The IRS has issued a Private Letter Ruling (PLR 202434006) that provides a mechanism for employers to allow employees some level of choice about how to allocate employer contributions amongst various employee benefits. But there are considerations to keep in mind to avoid constructive receipt, such as the election timing and irrevocability. As is the case with most benefit changes, this strategy involves considerable communication and additional administrative tasks and may impact non-discrimination testing. Employers also should keep in mind that PLRs are only binding on the actual recipient. 

Here some key takeaways:

  • Benefit allocation options: Employers choose to design their plans so that employees can allocate their employer contributions to certain accounts, including a defined contribution (DC) plan, a Health Savings Account (HSA), a Health Reimbursement Arrangement (HRA), or tuition and student loan repayments via a Section 127 educational assistance plan.

  • Non-cash contributions: Contributions must be allocated to these accounts and cannot be taken as cash. This provision helps avoid complications with cash or deferred compensation rules and ensures compliance with non-discrimination tests.

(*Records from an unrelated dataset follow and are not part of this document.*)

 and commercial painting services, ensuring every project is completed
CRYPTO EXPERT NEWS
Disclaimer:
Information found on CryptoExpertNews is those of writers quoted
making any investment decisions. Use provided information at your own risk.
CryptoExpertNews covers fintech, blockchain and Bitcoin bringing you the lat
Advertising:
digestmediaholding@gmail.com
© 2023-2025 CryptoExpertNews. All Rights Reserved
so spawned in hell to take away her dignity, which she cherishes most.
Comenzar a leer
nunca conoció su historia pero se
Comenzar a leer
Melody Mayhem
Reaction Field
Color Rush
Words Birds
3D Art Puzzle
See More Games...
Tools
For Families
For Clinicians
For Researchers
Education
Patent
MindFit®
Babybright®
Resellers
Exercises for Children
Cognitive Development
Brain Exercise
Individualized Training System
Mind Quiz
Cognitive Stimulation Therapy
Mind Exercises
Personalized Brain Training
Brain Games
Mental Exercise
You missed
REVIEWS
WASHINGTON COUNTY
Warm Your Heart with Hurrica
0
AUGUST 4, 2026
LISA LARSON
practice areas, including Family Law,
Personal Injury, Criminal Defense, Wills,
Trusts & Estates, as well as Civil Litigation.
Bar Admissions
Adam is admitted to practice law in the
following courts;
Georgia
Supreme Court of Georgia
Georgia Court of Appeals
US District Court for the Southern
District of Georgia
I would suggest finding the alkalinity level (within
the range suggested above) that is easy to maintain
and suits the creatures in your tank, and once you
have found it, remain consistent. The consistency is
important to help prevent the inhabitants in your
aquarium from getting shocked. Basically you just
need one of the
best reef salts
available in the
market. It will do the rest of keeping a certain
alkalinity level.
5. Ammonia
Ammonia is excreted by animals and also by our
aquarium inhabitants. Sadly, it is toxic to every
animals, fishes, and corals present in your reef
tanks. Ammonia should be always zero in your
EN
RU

  • Tax advantages: Contributions to HSAs and HRAs are excluded from employees’ gross income if they stay within statutory limits. Note that the tuition and student loan repayment benefit is set to expire after 2025 unless Congress extends it.

  • Administrative considerations: Employers will need to navigate the complexities of administering these benefits, including employee communications, management of contribution limits, and timing of employee annual elections. Further, this strategy may impact non-discrimination testing.

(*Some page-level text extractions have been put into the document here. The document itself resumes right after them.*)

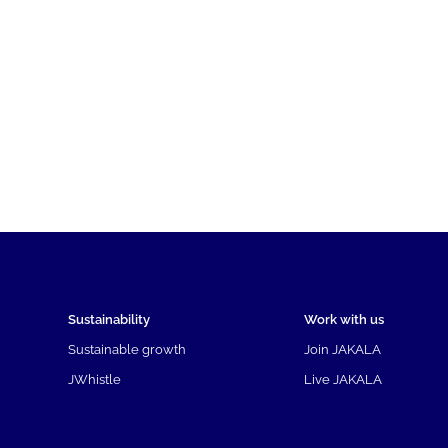
Sustainability
Work with us
Sustainable growth
Join JAKALA
JWhistle
Live JAKALA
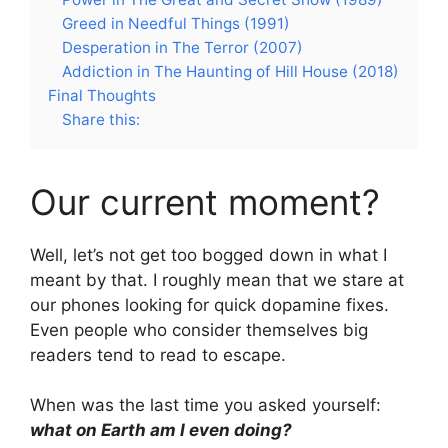
Greed in Needful Things (1991)
Desperation in The Terror (2007)
Addiction in The Haunting of Hill House (2018)
Final Thoughts
Share this:
Our current moment?
Well, let’s not get too bogged down in what I
meant by that. I roughly mean that we stare at
our phones looking for quick dopamine fixes.
Even people who consider themselves big
readers tend to read to escape.
When was the last time you asked yourself:
what on Earth am I even doing?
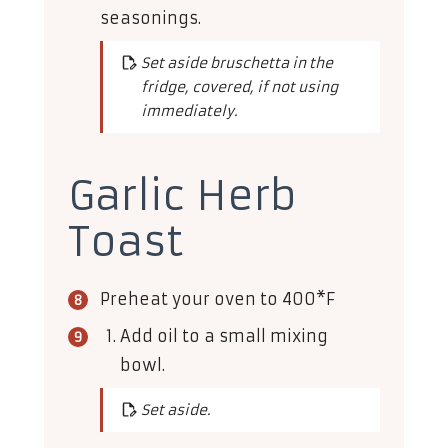
seasonings.
Set aside bruschetta in the
fridge, covered, if not using
immediately.
Garlic Herb
Toast
Preheat your oven to 400*F
Add oil to a small mixing
bowl.
Set aside.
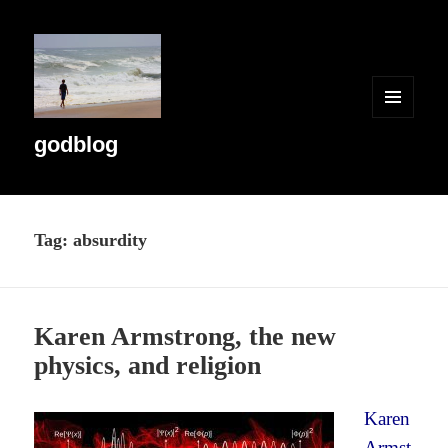
MENU
AND
godblog
WIDGETS
Tag:
absurdity
Karen Armstrong, the new
physics, and religion
Karen
Armst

  • Employee perspective: Because employees will be able to choose the benefit area receiving the contribution, it is likely that their appreciation for the amount will increase. However, appreciation could be muted if it is difficult for employees to make their selection. Employers will need to have an easy-to-use interface so workers can see the link the between benefits. 

Limitations and considerations

While this PLR provides for some flexibility in allocating a certain type of employer contribution, it’s limited in scope because it applies only to plans that include non-elective 401(k) contributions. Specifically, this PLR excludes matching contributions — a major barrier to creating a more comprehensive "super-flex" benefit design. According to Alight’s 2023 Trends survey, approximately one-quarter of large plans currently offer non-elective contributions.

Additionally, the non-elective contributions must be immediately vested, which increases costs for employers. Half of companies with non-elective contributions already offer immediate vesting, while the other half does not.

As it stands, only about one in eight companies would meet the criteria outlined in the PLR for the flexible benefit structure. Additionally, employers must offer HSAs, HRAs, and/or tuition and student loan repayment programs, so this could further decrease the applicable audience.

It’s important to note that a Private Letter Ruling applies only to the plan sponsor that requested it. Employers interested in offering a similar program should consult their ERISA counsel for guidance and consider seeking their own PLR to ensure compliance with IRS guidelines.